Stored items

_ _ _ _

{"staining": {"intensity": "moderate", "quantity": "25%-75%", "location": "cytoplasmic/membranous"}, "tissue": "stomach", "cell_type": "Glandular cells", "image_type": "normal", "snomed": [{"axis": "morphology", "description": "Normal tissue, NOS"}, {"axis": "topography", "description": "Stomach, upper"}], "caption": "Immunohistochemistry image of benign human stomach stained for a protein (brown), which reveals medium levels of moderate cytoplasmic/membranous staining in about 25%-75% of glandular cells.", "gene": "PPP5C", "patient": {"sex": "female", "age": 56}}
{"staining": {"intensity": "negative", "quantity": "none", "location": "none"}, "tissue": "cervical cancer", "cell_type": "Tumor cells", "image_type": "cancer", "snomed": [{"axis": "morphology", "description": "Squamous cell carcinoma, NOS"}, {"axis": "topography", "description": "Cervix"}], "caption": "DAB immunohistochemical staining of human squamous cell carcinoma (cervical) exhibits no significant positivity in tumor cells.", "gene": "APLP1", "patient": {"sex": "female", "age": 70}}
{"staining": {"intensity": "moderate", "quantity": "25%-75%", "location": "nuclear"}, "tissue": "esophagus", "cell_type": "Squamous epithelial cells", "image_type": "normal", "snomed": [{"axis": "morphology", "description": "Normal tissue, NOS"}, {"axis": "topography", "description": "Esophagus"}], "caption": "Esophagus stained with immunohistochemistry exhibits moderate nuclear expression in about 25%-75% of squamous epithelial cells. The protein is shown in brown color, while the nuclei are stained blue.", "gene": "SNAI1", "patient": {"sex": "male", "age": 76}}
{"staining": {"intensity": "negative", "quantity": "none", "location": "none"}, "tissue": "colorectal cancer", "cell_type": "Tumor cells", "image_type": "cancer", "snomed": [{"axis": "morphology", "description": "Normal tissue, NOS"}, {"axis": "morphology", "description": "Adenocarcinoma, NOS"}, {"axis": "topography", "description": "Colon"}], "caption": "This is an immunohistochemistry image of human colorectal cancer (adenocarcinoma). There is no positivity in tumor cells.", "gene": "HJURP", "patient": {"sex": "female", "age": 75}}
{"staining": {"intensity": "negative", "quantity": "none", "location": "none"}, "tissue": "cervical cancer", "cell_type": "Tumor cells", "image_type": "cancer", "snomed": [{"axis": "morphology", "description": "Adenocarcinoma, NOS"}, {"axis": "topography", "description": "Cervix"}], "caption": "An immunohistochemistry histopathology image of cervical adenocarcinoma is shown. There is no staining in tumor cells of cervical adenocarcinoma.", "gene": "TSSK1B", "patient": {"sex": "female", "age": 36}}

_ _ _ _

■ TASK PROMPT ■
Going through the records, work out how many lines contain the word "There". Please answer with the number only.

■ ANSWER SECTION ■
2